Киники торопились сейчас же помочь страждущему и «неразумному» человечеству, поэтому центральную часть своего учения — этику (Д. Л. VI, 10.3) — подчинили практическим целям, объявив ее «кратчайшей дорогой к счастью» (Д. Л. VI, 104. VII, 121; Юл VI, 201.VII, 225; Кратет, пис. XIII). На каждом шагу киник демонстрировал свое презрение к общепринятым нормам, эпатируя добропорядочных граждан. Не ведая действительных путей освобождения и не приемля окружающую действительность, он издевался над всеми положениями рабовладельческой морали, приличиями, установлениями, объявлял их несостоятельными и бессмысленными, даже если в них объективно и содержались рациональные зерна.

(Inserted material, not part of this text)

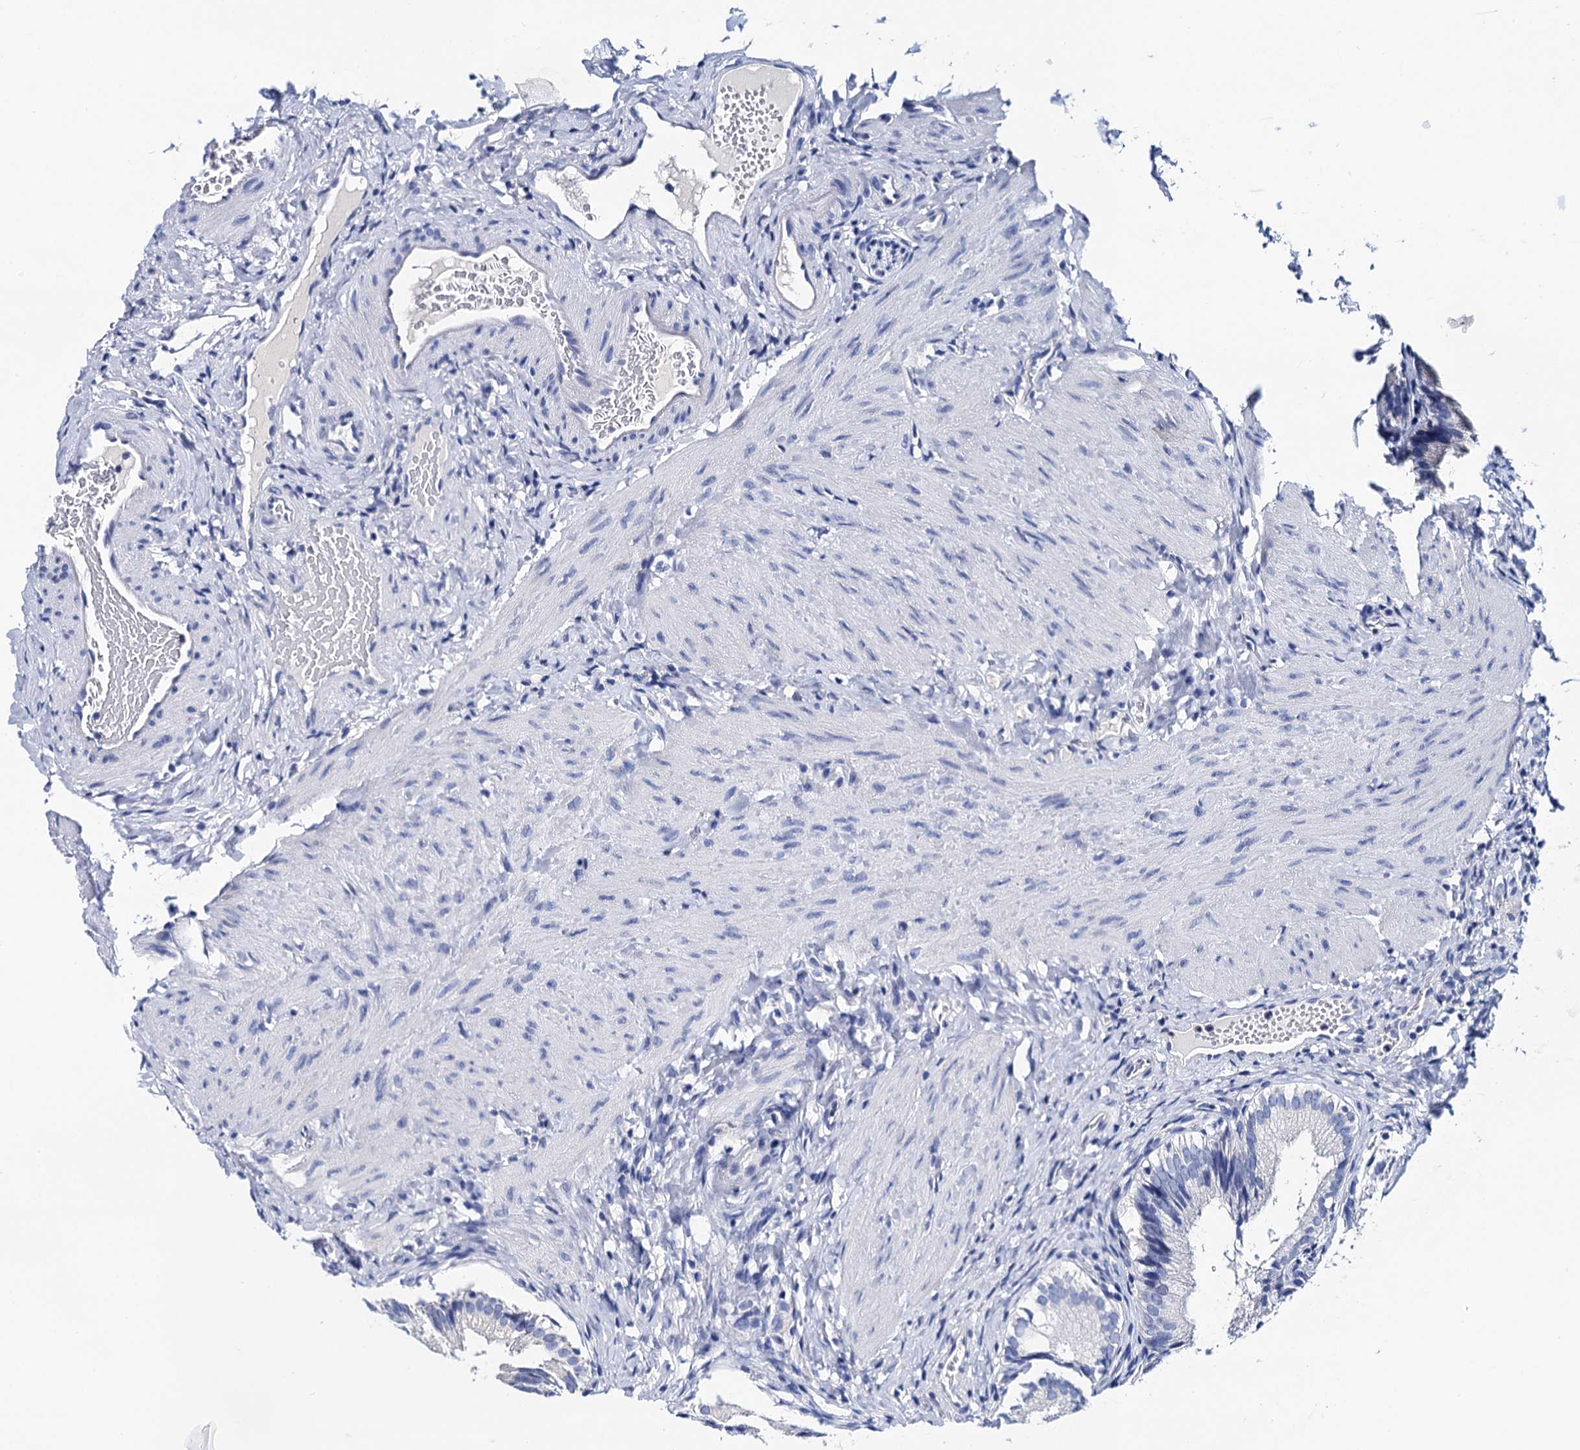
{"staining": {"intensity": "negative", "quantity": "none", "location": "none"}, "tissue": "gallbladder", "cell_type": "Glandular cells", "image_type": "normal", "snomed": [{"axis": "morphology", "description": "Normal tissue, NOS"}, {"axis": "topography", "description": "Gallbladder"}], "caption": "Protein analysis of unremarkable gallbladder exhibits no significant expression in glandular cells. (Brightfield microscopy of DAB immunohistochemistry at high magnification).", "gene": "LYPD3", "patient": {"sex": "female", "age": 30}}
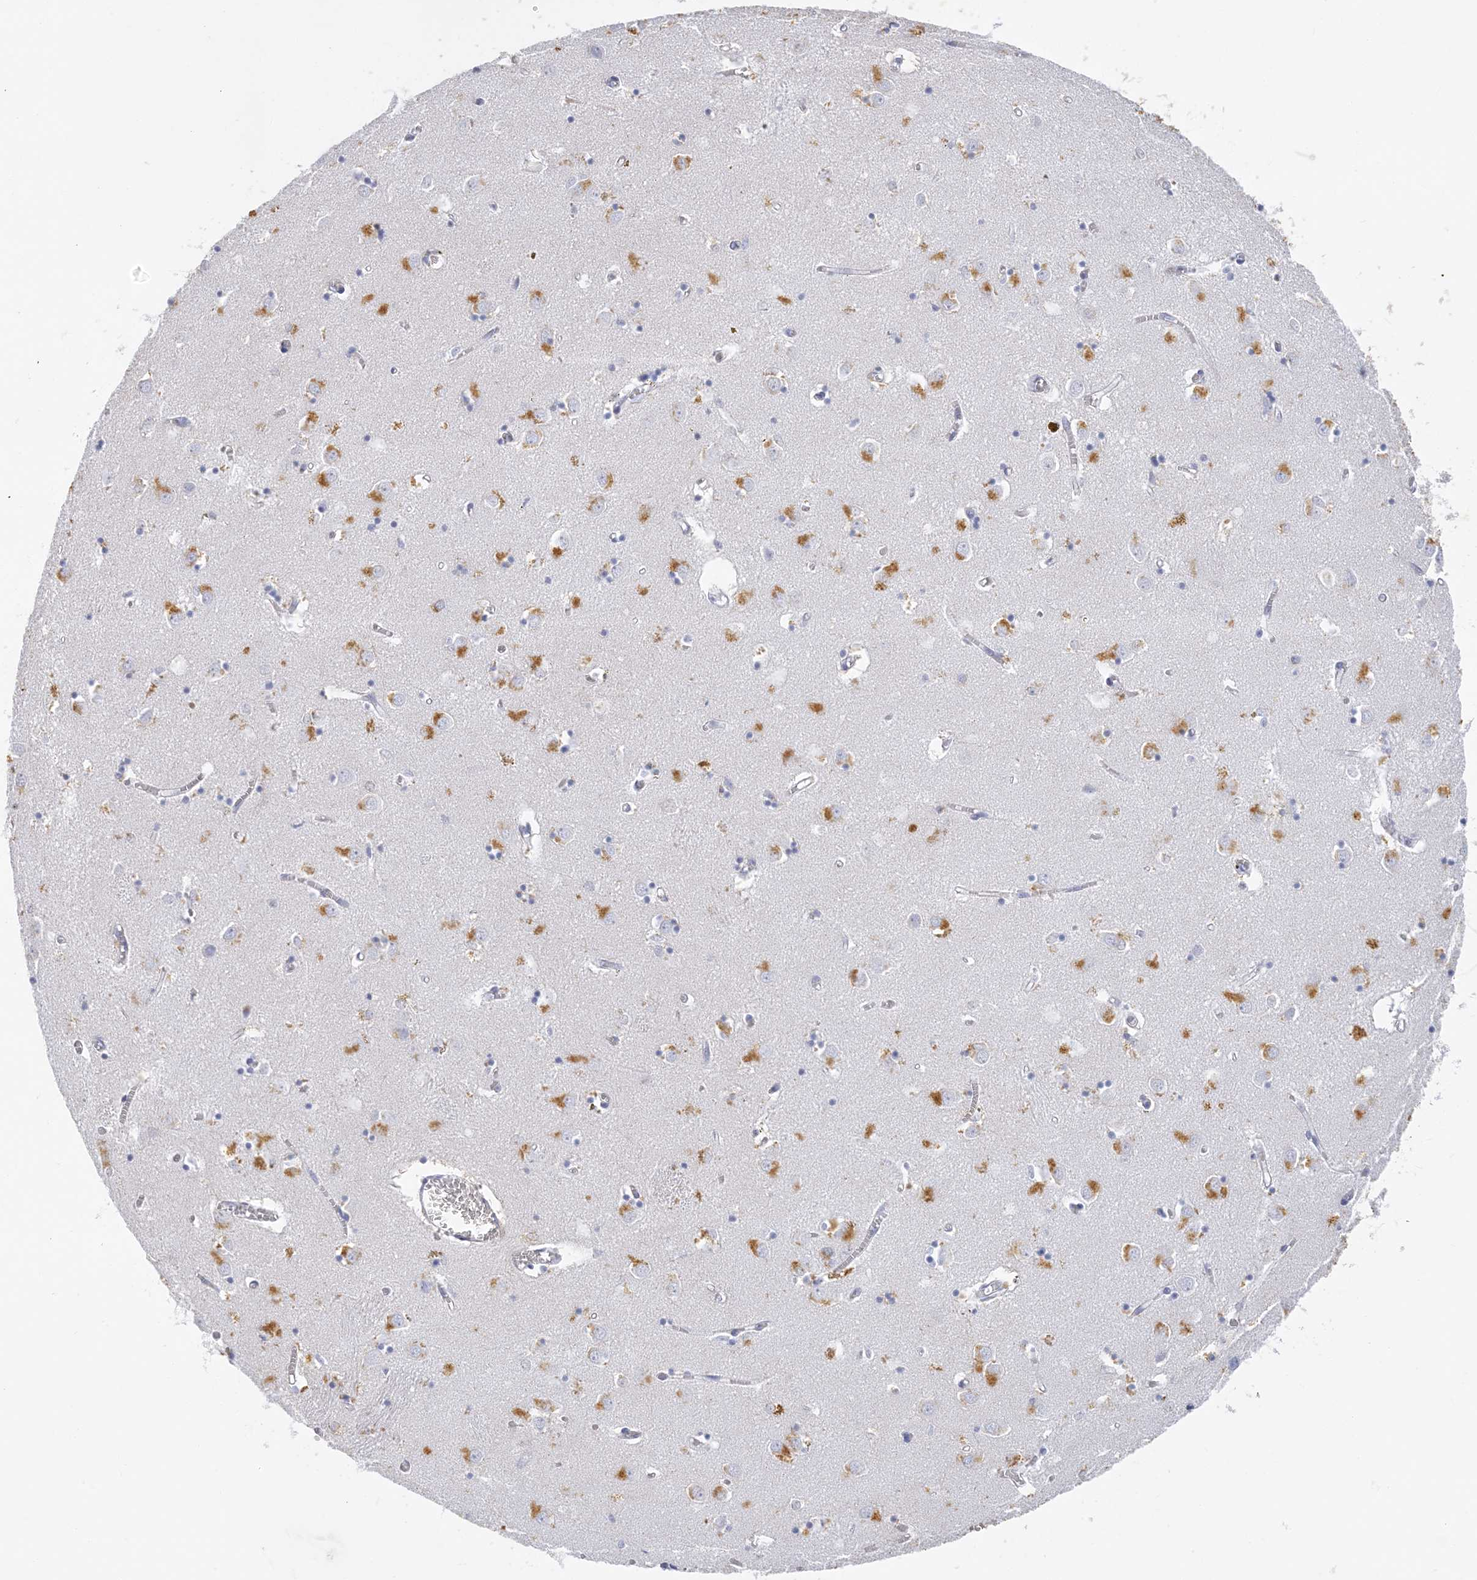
{"staining": {"intensity": "negative", "quantity": "none", "location": "none"}, "tissue": "caudate", "cell_type": "Glial cells", "image_type": "normal", "snomed": [{"axis": "morphology", "description": "Normal tissue, NOS"}, {"axis": "topography", "description": "Lateral ventricle wall"}], "caption": "Immunohistochemical staining of normal caudate exhibits no significant positivity in glial cells.", "gene": "SH3YL1", "patient": {"sex": "male", "age": 70}}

Уже внешний облик киника, начиная с нестриженных волос и бороды до босых ног, глубоко знаменателен и символичен. Он не оставлял и тени сомнения в классовой принадлежности киника, сигнализировал, выставлял ее напоказ. Таков был и образ жизни киника, который но имел своего дома, бродил по дорогам и улицам, ел, что попало, спал, где придется, и проводил свои дни в толпе, обличая и поучая (Д. Л. VI, 22.76.96.104; Дион Хрис. IV, 13).
Глубокие корни такой остентативной, несколько театральной и в то же время брутальной формы протеста следует искать в фетишизированном вещественном характере отношений между людьми, в натуральном строе античной экономики. Как указывал Маркс, основная часть прибавочного продукта у состоятельных рабовладельцев шла на непроизводительные затраты, на предметы роскоши, религиозного культа, на художественные произведения, на одежду, украшения, строительство жилищ, утварь и т. п. «…Там было чрезмерное потребление богатых…»[129 — * К. Маркс и Ф. Энгельс об искусстве. М., 1957, т. 1, с, 174.]* Расточительству богачей, зримые плоды которого всегда маячили перед глазами, киники противопоставляли аскетическую бедность, символам роскоши — символы нищеты и недостатка, жизненным удовольствиям — жизненные лишения и невзгоды. Из нужды киники делали добродетель, выставляя в качестве идеала не изобилие, а нехватку. Образ жизни и поведение киника, обладая преимуществами наглядности, привлекали массу, если, конечно, свои рассуждения о добродетели он подтверждал добродетельной жизнью, а не фиглярничал и юродствовал в шутовском наряде на потеху толпе.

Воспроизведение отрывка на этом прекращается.